Supplied information Block Start
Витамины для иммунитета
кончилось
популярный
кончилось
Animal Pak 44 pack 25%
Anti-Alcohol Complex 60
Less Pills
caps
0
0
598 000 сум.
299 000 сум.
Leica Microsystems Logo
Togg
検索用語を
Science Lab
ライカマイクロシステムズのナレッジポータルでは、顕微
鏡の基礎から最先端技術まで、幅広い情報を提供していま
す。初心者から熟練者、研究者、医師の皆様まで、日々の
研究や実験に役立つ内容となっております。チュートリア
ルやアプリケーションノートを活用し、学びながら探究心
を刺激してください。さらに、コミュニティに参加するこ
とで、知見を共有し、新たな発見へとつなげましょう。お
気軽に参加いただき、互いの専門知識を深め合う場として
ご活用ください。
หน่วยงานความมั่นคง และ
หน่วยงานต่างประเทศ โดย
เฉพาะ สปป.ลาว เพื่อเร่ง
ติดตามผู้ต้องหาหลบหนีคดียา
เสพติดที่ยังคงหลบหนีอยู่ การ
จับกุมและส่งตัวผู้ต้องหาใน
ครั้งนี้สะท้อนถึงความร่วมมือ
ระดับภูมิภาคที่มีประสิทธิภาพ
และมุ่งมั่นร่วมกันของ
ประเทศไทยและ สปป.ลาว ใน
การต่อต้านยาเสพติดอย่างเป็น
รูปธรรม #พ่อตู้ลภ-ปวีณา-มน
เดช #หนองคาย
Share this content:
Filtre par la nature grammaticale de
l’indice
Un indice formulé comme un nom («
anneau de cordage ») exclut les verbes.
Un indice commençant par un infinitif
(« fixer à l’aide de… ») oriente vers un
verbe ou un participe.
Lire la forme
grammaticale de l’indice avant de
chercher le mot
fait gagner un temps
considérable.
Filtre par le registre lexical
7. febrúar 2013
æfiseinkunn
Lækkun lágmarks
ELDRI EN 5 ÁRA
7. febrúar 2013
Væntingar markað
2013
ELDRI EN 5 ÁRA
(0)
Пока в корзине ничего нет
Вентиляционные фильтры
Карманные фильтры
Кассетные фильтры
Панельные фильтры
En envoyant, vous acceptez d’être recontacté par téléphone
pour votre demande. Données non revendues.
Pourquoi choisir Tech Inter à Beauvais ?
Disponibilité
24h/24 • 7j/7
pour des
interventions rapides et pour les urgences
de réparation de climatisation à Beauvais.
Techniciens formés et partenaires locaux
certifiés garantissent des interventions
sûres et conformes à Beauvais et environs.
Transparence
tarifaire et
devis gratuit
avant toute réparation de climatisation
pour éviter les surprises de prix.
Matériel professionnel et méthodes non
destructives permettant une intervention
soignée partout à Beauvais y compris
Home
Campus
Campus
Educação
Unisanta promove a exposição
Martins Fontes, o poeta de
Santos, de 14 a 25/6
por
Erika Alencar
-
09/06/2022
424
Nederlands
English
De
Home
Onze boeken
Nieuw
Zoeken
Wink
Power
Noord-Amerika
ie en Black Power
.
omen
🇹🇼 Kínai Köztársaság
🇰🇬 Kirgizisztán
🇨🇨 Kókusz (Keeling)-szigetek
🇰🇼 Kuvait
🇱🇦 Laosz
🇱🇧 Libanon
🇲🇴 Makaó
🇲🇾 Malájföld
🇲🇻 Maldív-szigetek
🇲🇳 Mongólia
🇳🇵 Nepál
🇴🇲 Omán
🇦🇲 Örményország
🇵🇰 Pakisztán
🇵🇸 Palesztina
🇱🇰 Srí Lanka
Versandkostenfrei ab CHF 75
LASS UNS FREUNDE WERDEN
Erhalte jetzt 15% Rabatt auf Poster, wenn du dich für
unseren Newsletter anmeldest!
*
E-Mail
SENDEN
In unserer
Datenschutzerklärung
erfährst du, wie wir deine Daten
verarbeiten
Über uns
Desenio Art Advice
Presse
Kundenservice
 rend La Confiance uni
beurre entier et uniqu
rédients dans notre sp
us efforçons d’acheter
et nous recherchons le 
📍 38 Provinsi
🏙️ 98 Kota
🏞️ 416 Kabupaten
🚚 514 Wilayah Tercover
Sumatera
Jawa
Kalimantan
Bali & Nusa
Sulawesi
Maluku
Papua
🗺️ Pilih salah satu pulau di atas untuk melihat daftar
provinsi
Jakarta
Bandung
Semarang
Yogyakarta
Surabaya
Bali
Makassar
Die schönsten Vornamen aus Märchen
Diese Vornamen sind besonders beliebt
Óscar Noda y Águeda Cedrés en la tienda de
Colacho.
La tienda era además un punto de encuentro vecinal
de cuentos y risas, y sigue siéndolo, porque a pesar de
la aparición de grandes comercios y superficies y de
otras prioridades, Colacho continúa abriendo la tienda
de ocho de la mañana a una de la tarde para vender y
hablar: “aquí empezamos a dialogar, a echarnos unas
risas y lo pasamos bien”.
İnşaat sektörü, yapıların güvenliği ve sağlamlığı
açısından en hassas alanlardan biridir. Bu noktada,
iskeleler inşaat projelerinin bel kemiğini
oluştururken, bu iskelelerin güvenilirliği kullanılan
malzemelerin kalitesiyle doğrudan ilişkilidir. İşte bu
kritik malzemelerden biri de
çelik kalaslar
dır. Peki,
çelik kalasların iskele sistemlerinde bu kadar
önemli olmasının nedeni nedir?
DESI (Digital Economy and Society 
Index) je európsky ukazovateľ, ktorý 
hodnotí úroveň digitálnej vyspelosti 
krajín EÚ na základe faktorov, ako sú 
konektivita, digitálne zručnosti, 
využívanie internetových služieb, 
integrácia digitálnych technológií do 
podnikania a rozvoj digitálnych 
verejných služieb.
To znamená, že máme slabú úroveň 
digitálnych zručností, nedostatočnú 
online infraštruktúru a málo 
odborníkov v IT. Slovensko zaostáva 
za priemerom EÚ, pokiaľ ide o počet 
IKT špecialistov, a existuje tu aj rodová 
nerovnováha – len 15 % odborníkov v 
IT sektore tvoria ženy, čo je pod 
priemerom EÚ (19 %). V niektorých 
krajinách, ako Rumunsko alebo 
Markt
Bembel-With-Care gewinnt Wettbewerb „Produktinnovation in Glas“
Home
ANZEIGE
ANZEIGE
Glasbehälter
Supplied information Block End
• What you will do
In the data above, which lines have "priemerom"? Report each of them.

• Written response
za priemerom EÚ, pokiaľ ide o počet 
priemerom EÚ (19 %). V niektorých 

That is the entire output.